Since I only need a small amount of URLs from the Wikipedia page [*List of SKM stops*](https://en.wikipedia.org/wiki/List_of_SKM_stops) and Polish subpages, I copied and pasted them below to avoid multi-level redirects:

In [12]:
stations_url =[
    "https://pl.wikipedia.org/wiki/Gda%C5%84sk_G%C5%82%C3%B3wny",
    "https://pl.wikipedia.org/wiki/Gda%C5%84sk_Stocznia",
    "https://pl.wikipedia.org/wiki/Gda%C5%84sk_Politechnika",
    "https://pl.wikipedia.org/wiki/Gda%C5%84sk_Wrzeszcz",
    "https://pl.wikipedia.org/wiki/Gda%C5%84sk_Zaspa",
    "https://pl.wikipedia.org/wiki/Gda%C5%84sk_Przymorze-Uniwersytet",
    "https://pl.wikipedia.org/wiki/Gda%C5%84sk_Oliwa",
    "https://pl.wikipedia.org/wiki/Gda%C5%84sk_%C5%BBabianka-AWFiS",
    "https://pl.wikipedia.org/wiki/Sopot_Wy%C5%9Bcigi",
    "https://pl.wikipedia.org/wiki/Sopot_(stacja_kolejowa)",
    "https://pl.wikipedia.org/wiki/Sopot_Kamienny_Potok",
    "https://pl.wikipedia.org/wiki/Gdynia_Or%C5%82owo",
    "https://pl.wikipedia.org/wiki/Gdynia_Red%C5%82owo",
    "https://pl.wikipedia.org/wiki/Gdynia_Wzg%C3%B3rze_%C5%9Aw._Maksymiliana",
    "https://pl.wikipedia.org/wiki/Gdynia_G%C5%82%C3%B3wna",
    "https://pl.wikipedia.org/wiki/Gdynia_Stocznia_%E2%80%93_Uniwersytet_Morski",
    "https://pl.wikipedia.org/wiki/Gdynia_Grab%C3%B3wek",
    "https://pl.wikipedia.org/wiki/Gdynia_Leszczynki",
    "https://pl.wikipedia.org/wiki/Gdynia_Chylonia",
    "https://pl.wikipedia.org/wiki/Gdynia_Cisowa"
]

Below, for each URL I'm downloading Web Page title, latitude, and longitude:

In [13]:
stations = list()

for url in tqdm(stations_url):
    # loading requested page
    sauce = urllib.request.urlopen(url).read()
    soup = bs(sauce,'lxml')
    station = dict()
    station["name"] = soup.find("span", {"class": "mw-page-title-main"}).text
    station["latitude"] = soup.find("span", {"class": "latitude"}).text
    station["longitude"] = soup.find("span", {"class": "longitude"}).text
    stations.append(station)
    sleep(6)


100%|██████████| 20/20 [02:06<00:00,  6.32s/it]

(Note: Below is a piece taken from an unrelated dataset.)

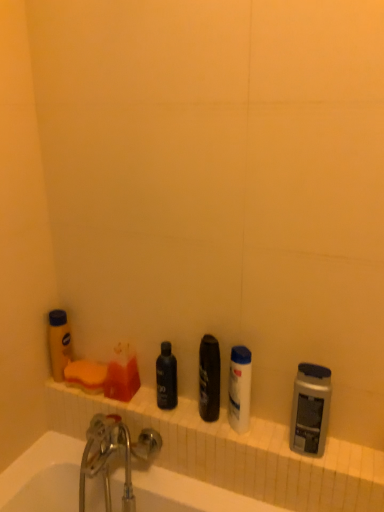
Locate an element on the screen. vacant space that is in between white plastic mouthwash at center and metallic gray shaver at right, marked as the fifth toiletry in a left-to-right arrangement is located at coordinates (264, 436).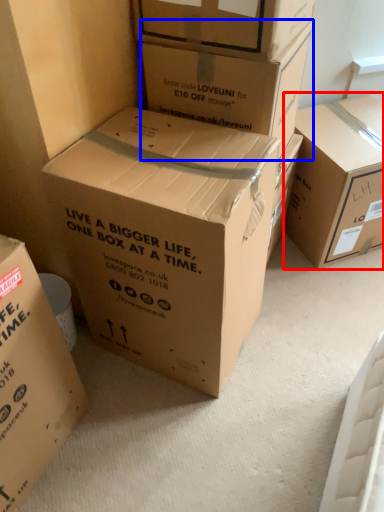
Question: Which object appears closest to the camera in this image, box (highlighted by a red box) or box (highlighted by a blue box)?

Below is a preview of the collected data:

In [14]:
df = pd.DataFrame(stations)
df.head()

Unnamed: 0,name,latitude,longitude
0,Gdańsk Główny,54°21′26″N,18°38′40″E
1,Gdańsk Stocznia,54°21′55″N,18°38′27″E
2,Gdańsk Politechnika,54°22′27″N,18°37′38″E
3,Gdańsk Wrzeszcz,54°22′55″N,18°36′19″E
4,Gdańsk Zaspa,54°23′22″N,18°35′30″E


Since I will need latitude and longitude in floating point format in the future, I need to convert the coordinates:

In [15]:
def coord_to_float(x:str):
    output = re.findall('\d+',x)
    output[0] = output[0]+'.'
    output = sum(float(output[i])/60**i for i in range(len(output)))
    
    return output

df["latitude"] = df["latitude"].map(lambda x: coord_to_float(x))
df["longitude"] = df["longitude"].map(lambda x: coord_to_float(x))
df.head()

Unnamed: 0,name,latitude,longitude
0,Gdańsk Główny,54.357222,18.644444
1,Gdańsk Stocznia,54.365278,18.640833
2,Gdańsk Politechnika,54.374167,18.627222
3,Gdańsk Wrzeszcz,54.381944,18.605278
4,Gdańsk Zaspa,54.389444,18.591667


Since the railway stations data looks fine, I'm saving it to a text file in CSV format:

In [16]:
df.to_csv('tricity_stations_coordinates.csv'.format(city), index=False)